Keynote papers on the first day provided background information for analyzing the global context, concept, experiences and challenges of partnerships. The presentations of the second day brought the focus on experiences of partnerships in Sub-Saharan Africa, including current efforts to enlist participation of the NGOs, farmers' organizations and the private sector.
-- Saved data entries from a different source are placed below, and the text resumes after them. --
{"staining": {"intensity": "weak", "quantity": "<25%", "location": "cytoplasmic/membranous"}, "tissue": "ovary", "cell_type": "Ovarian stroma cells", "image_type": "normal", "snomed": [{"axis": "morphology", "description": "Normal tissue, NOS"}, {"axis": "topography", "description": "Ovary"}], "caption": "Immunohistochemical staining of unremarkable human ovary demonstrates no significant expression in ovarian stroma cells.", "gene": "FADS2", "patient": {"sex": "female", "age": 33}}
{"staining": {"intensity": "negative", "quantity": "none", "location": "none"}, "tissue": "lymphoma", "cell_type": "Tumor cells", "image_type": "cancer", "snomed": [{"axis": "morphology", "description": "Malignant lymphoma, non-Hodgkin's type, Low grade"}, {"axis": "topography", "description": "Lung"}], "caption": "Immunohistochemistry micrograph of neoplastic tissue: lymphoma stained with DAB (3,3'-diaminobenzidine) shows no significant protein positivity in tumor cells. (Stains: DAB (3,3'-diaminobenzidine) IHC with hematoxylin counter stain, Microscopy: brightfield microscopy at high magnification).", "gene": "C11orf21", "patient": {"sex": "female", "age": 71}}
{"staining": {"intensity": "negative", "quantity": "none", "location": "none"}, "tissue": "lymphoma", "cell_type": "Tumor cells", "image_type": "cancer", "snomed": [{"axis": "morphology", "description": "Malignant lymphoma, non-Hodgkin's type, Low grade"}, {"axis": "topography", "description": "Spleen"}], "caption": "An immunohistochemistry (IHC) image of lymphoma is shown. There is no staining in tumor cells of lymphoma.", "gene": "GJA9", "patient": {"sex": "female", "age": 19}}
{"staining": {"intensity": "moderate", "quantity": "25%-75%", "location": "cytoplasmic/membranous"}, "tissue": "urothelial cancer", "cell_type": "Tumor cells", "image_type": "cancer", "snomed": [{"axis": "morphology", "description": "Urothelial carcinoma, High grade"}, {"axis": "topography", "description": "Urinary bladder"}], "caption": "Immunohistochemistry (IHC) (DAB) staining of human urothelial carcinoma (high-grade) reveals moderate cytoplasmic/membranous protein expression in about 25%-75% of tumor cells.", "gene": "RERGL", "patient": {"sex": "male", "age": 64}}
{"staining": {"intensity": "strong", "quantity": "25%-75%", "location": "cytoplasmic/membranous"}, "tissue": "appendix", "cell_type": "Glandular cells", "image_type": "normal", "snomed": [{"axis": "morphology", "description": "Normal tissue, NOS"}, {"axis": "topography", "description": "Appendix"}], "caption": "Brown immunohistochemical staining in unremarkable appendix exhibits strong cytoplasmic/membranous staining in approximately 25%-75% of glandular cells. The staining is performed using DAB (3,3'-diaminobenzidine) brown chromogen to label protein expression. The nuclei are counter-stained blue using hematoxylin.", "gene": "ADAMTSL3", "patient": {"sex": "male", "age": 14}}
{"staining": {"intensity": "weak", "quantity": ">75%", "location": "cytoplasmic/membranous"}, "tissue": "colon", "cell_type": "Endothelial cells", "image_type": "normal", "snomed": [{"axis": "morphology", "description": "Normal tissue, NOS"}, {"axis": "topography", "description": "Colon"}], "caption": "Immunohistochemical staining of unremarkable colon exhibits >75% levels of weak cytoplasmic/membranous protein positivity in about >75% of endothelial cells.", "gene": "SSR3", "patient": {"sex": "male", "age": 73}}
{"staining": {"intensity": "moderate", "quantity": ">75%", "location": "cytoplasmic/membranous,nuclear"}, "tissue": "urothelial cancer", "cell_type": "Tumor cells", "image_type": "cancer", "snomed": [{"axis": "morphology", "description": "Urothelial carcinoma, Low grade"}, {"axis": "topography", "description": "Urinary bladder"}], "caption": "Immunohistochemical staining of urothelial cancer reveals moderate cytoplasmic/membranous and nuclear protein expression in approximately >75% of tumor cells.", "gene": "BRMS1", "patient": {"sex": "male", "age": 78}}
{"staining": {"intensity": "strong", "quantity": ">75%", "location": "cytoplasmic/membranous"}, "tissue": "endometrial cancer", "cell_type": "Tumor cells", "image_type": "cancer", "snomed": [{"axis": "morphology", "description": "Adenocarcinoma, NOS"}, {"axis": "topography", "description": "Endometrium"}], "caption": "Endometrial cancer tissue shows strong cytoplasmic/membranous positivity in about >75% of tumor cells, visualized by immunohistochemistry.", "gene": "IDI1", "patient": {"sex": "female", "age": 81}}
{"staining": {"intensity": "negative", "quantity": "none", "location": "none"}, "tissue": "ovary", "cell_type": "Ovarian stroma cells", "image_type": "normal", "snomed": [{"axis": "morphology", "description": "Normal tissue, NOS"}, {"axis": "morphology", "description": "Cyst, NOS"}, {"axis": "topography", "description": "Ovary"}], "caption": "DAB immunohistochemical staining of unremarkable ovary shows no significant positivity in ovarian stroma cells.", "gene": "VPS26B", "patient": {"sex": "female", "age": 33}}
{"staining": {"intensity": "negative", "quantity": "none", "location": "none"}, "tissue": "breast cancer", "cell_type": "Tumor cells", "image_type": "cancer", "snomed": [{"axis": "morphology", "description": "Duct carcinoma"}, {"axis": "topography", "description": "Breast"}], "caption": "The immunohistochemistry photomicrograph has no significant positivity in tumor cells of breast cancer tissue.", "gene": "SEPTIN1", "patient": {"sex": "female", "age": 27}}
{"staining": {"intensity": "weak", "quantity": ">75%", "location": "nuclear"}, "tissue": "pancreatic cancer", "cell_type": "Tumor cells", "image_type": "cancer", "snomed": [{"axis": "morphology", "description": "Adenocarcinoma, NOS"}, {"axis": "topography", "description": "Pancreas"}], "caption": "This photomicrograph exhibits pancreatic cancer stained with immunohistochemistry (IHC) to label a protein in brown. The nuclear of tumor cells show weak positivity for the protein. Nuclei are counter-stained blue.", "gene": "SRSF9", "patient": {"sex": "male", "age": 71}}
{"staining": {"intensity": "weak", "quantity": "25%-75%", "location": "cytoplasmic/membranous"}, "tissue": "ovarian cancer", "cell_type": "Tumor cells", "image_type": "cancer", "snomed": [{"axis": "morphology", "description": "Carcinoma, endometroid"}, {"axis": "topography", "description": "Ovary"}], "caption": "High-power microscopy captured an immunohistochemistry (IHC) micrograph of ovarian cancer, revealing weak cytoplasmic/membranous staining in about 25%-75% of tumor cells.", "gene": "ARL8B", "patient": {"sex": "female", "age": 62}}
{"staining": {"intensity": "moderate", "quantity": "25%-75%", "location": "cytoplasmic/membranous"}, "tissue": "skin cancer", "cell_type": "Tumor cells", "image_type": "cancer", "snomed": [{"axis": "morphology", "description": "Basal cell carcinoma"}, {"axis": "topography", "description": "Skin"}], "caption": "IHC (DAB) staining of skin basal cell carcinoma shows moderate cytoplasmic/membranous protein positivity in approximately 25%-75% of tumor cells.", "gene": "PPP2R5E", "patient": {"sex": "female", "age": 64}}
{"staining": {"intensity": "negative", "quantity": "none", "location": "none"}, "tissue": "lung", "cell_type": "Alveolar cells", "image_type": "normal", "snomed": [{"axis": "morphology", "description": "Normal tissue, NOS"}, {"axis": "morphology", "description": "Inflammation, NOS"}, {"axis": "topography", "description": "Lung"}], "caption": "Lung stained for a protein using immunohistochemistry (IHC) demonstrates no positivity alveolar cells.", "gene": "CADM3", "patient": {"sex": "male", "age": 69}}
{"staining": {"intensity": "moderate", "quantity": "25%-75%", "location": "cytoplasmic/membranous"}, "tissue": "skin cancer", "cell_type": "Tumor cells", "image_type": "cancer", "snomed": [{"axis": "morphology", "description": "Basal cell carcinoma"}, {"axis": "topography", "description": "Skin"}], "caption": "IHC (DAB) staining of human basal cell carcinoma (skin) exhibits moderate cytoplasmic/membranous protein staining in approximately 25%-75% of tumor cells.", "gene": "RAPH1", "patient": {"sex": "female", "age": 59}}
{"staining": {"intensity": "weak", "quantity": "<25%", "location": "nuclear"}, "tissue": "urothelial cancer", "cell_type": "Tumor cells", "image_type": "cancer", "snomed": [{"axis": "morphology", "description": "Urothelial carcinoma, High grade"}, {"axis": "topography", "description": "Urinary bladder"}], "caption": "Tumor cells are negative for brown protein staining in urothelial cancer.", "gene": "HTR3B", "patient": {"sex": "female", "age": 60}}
The third day reviewed the current state of institutionalization of partnerships for developing guiding principles for effective partnerships in Sub-Saharan Africa.

Lessons learned

The working groups and the plenary sessions analyzed the critical domains and identified the following specific factors in establishing partnerships.

  • Determinants and conditions of partnership success: vision and leadership; continuing strategic relevance of the partnership to the partners; continuing interdependency; complementarity and shared credit/visibility; high level of trust and mutual respect among the partners; clear and effective governance and decision-making structures; and, pro-active engagement and effective communication.

  • Barriers and challenges to partnership success: poor selection of the partner; uncertainty and ambiguity of roles and expectations; lack of commitment; different expectations, resources, organizational cultures, and power bases; continuity of staff and financial resources.

  • Process for developing partnerships: assessment of partnership opportunity; identification and selection of partners; intentional formation of the partnership; implementation and evolution of the partnership.

  • Factors that contribute to the effectiveness of partnerships: pre-requisites for partnerships; mechanisms for partnership; sustainability of partnerships; built-in mechanisms for evaluation and assessment.


Specific roles of collaborating institutions

The respective roles of national (NARS, NGOs, farmers' organizations, and private sector), regional (SROs) and global (IARCs, SPAAR, GFAR) institutions were presented and discussed. This Workshop marks a crucial step in formalizing partnerships at the regional and global levels. It specifically addressed the need to strengthen partnerships at national level (including universities) and to reinforce the respective roles of NGOs, farmers' organizations, and private sectors in the regional and global fora.

The participants undertook to take workshop experiences back to their home organizations and a series of personal actions was pledged: open dialog with NGOs; explore joint IARC-NARS appointments; enlist the assistance of local universities; reorganize the management of existing partnerships; develop better proposal writing skills for partnership proposals to donors; and channeling more funds to partnership-based projects.

Next steps

The Workshop significantly strengthened the mutual understanding of successes and failures in IARC-NARS partnerships in Sub-Saharan Africa, and noted transparency, trust, fair attribution of achievements and financial opportunities as important factors for success.

Two upcoming meetings of Sub-Saharan African NARS and SROs---in Conakry, Guinea (SPAAR/FARA Plenary), and in Dresden, Germany (GFAR 2000)---will provide important opportunities to share lessons from past research partnership experiences and to identify areas for establishment of new innovative global partnerships.

The Synthesis Report of the Partnerships Workshop will be presented at the Conakry meeting. A revised version will be also presented at GFAR meeting in Dresden.